Paula >> Wir sind ein Kreis von Leuten aus dem westlichen Ruhrgebiet und dem Rheinland, die das Ganze seit mehr als einem Jahr vorbereiten. Wir machen das als Teil unserer politischen Arbeit in der FAU und anderer Gruppen und Projekte. Das bedeutet u.a., dass die Limesse ein Non-Profit-Projekt ist. Wir nehmen ein wenig Gebühr für die Tischmiete von denjenigen AusstellerInnen, die auf ihren Ständen etwas verkaufen wollen. Der Eintritt für die BesucherInnen ist frei, einzig für das Konzert am Samstag Abend nehmen wir etwas Eintritt.
¿ Am 4. September finden ja auch Gegenaktionen gegen den Nazi-Aufmarsch in Dortmund statt ?
Paula >> Stimmt, darauf verweisen wir auch auf unserer Website. Wie bereits erwähnt, planen wir die Limesse schon lange und haben vor über einem Jahr den Termin festgelegt. Wir glauben aber nicht, dass es in der Praxis irgendein Problem geben wird. Für Leute, die nach Dortmund wollen, bleibt genug Zeit, später am Tag oder am Freitag bzw. Sonntag auf der Libertären Medienmesse vorbeizuschauen. Wir wissen von vielen Leuten, die von außerhalb der Region zur Messe kommen werden, dass sie auf jeden Fall nach Dortmund wollen. Und von uns werden selbstverständlich auch etliche dort sein.

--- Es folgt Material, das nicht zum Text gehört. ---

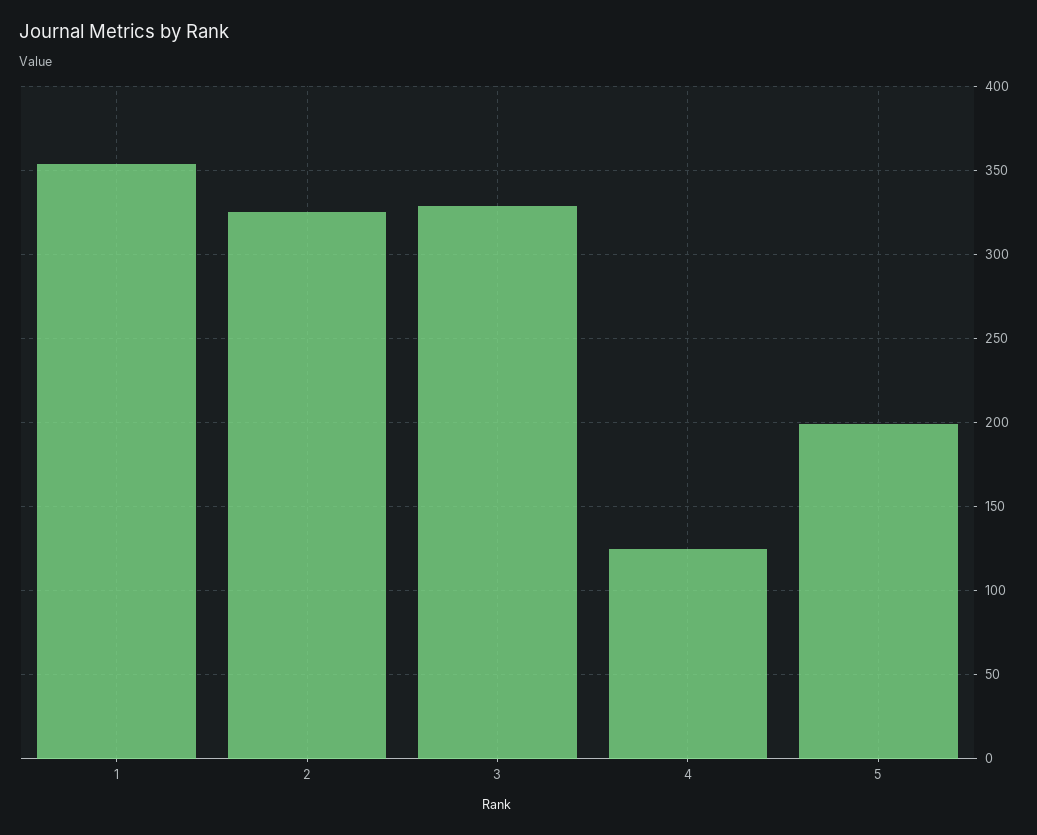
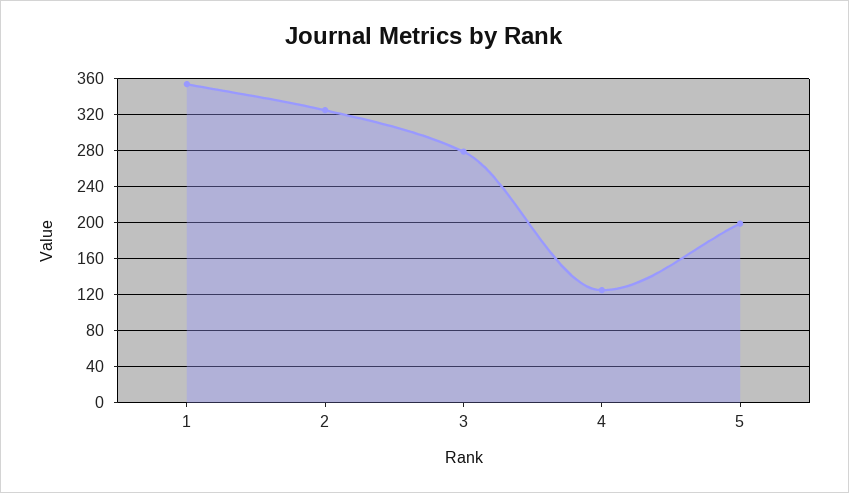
3: 330 -> 280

¿ Kann man sich noch anmelden ?
Anna >> Im Moment geht das noch, aber so langsam wird der Platz knapp. Auf der Website gibt es ein Formular, mit dem sich AusstellerInnen anmelden können. Wenn es vom Platz her noch passt und inhaltlich in den Rahmen der Libertären Medienmesse fällt, können sich Verlage und Projekte noch anmelden. Ihr solltet euch aber beeilen.
¿ Gibt es etwas, was man tun kann, um euch zu unterstützen ?

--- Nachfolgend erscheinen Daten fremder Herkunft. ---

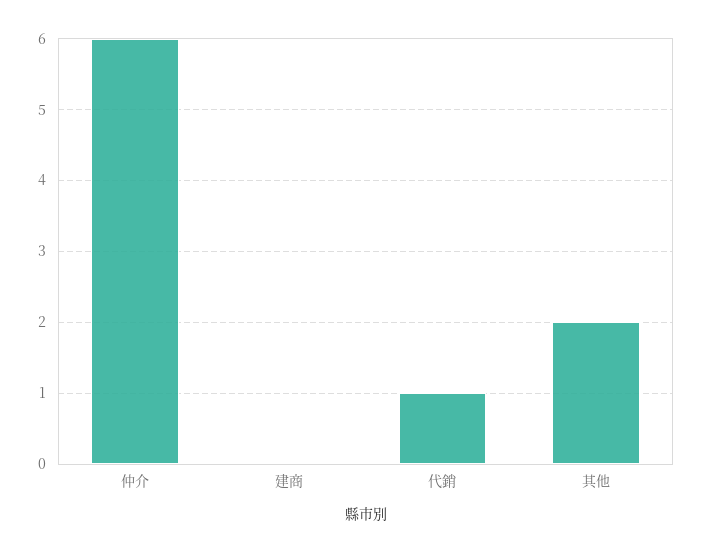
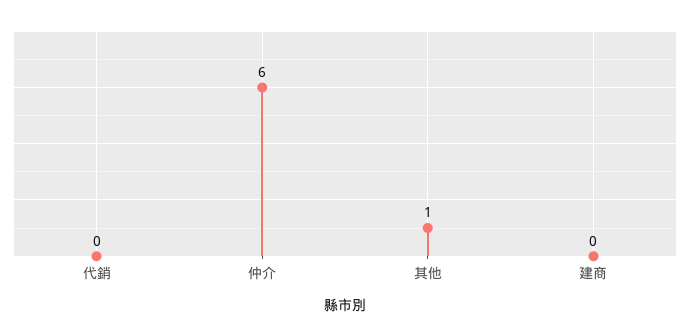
代銷: 1 -> 0
其他: 2 -> 1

Paula >> Na in allererster Linie, indem man vorbeischaut! Wir glauben, dass die Limesse ein Ereignis wird, das man einfach nicht verpassen sollte. Es ist ja immerhin eine Premiere. Und dann natürlich, indem ihr die Libertäre Medienmesse in eurer Stadt, euren Blogs, Foren, Radios, Zentren etc. bekannt macht. Wir haben auf der Website Plakate, Banner etc. zum Download bereitgestellt. Die könnt ihr euch runterladen und verwenden. Ihr könnt auch gerne dieses Interview für Indymedia weiterverbreiten.
Kalle >> Wo wir hier so viel von der Website gesprochen haben, ihr findet jede Menge Infos zur 1. Libertären Medienmesse unter http://www.limesse.de. Dort kann man z.B. auch unseren Newsletter abonnieren.
¿ Vielen Dank für das Gespräch ?
Anna >> Na denn, ¡Salud y Anarquia! – Wir sehen uns in Oberhausen!